Ogni Primavera torna puntuale una fotografia che, più di tante analisi teoriche, racconta lo stato reale del Paese. I dati diffusi dall’Agenzia delle Entrate sulle dichiarazioni dei redditi relative all’anno d’imposta 2024, presentate quindi nel 2025, non sono soltanto numeri, ma uno specchio fedele delle disuguaglianze economiche italiane, viste dal basso, Comune per Comune.
Il criterio utilizzato è semplice ma significativo: l’imponibile Irpef complessivo di ciascun Comune viene diviso per il numero dei contribuenti, restituendo così il reddito medio pro capite. Un indicatore che non misura la ricchezza assoluta, ma consente comunque di comprendere il livello medio di reddito dichiarato e, soprattutto, di confrontare territori molto diversi tra loro.
In questo quadro si inserisce anche Carinola, che registra un imponibile medio pro capite pari a 17.631,19 euro. Un dato che, preso isolatamente, dice poco, ma che acquista senso se collocato all’interno del contesto nazionale: siamo ben lontani dai vertici della classifica e, più in generale, al di sotto di quelle aree che trainano economicamente il Paese.

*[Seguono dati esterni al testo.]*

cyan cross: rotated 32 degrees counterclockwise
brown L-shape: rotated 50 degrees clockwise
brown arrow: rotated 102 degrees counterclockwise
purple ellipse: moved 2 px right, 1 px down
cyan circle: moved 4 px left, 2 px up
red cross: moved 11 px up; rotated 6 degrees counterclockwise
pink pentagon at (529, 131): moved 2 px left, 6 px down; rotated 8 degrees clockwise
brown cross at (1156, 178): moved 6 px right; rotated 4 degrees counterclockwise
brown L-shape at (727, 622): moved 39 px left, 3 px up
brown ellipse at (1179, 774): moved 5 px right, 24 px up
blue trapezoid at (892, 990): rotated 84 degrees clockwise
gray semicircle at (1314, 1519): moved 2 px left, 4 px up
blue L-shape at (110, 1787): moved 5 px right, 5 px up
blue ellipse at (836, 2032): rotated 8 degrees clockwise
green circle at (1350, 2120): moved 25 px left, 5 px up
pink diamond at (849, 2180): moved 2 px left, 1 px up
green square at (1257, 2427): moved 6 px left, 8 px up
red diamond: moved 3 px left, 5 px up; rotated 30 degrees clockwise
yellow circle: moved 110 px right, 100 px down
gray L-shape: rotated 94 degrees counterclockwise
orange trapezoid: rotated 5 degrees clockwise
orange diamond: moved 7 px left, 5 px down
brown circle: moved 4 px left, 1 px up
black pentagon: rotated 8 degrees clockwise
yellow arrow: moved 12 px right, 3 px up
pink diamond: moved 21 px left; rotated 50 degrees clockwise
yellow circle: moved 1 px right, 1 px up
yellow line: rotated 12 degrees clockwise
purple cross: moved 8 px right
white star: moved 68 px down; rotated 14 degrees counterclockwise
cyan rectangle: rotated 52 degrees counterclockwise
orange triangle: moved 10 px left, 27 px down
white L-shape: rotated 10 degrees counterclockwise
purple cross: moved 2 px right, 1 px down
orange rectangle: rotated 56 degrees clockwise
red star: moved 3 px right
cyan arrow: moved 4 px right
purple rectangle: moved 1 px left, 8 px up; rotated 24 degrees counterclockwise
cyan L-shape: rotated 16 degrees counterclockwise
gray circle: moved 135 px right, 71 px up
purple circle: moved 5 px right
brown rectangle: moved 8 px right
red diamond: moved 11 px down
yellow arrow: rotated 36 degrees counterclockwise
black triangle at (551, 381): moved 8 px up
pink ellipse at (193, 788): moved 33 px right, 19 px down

A guidare la graduatoria dei comuni più “ricchi” d’Italia è Maccastorna, un piccolo centro della provincia di Lodi con appena 76 contribuenti, ma con un reddito medio dichiarato che supera i 70mila euro annui. Un primato che, più che raccontare una reale concentrazione diffusa di ricchezza, evidenzia quanto il dato possa essere influenzato dalla dimensione demografica: bastano pochi contribuenti con redditi elevati per alterare sensibilmente la media. Non a caso, tra i primi venti comuni in classifica, solo Milano, Segrate e Arese, e superano i 10mila contribuenti. Quando si passa alle grandi città, il quadro diventa più rappresentativo: Milano si conferma in testa, seguita da e Bologna e Parma, mentre Roma si colloca al sesto posto.
La distribuzione geografica dei redditi, tuttavia, è il dato che colpisce di più. Le aree più abbienti si concentrano nettamente nel Nord Italia, in particolare attorno ai grandi poli urbani e lungo direttrici economiche consolidate come la Via Emilia. Anche il Trentino-Alto Adige si distingue per livelli di reddito elevati, confermando la sua presenza costante nelle classifiche sulla qualità della vita.
Al contrario, nel Mezzogiorno la presenza di Comuni con redditi medi più bassi è decisamente più frequente. La mappa che emerge da questi dati è quella, ormai nota ma sempre più evidente, di un’Italia divisa in due: da un lato un Settentrione dinamico e con maggiore capacità reddituale, dall’altro un Meridione che continua a inseguire, frenato da condizioni strutturali che vanno ben oltre la semplice dimensione fiscale, con buona pace degli urlanti manifesti governativi che raccontano in maniera ossessiva dell’attenzione che questo Esecutivo riserva al Sud.
Il dato di Carinola, dunque, non è un’eccezione, ma si inserisce in una tendenza più ampia che riguarda gran parte del Sud. E proprio qui sta il punto centrale della riflessione: queste classifiche non devono essere lette come semplici graduatorie, ma come indicatori di un divario territoriale che, a distanza di decenni, resta uno dei nodi irrisolti del Paese.
Perché dietro ogni numero non ci sono soltanto dichiarazioni dei redditi, ma opportunità, servizi, infrastrutture e, in definitiva, qualità della vita, ed è su questi elementi che si gioca davvero la partita per ridurre una distanza che, anno dopo anno, continua a riproporsi con sorprendente regolarità.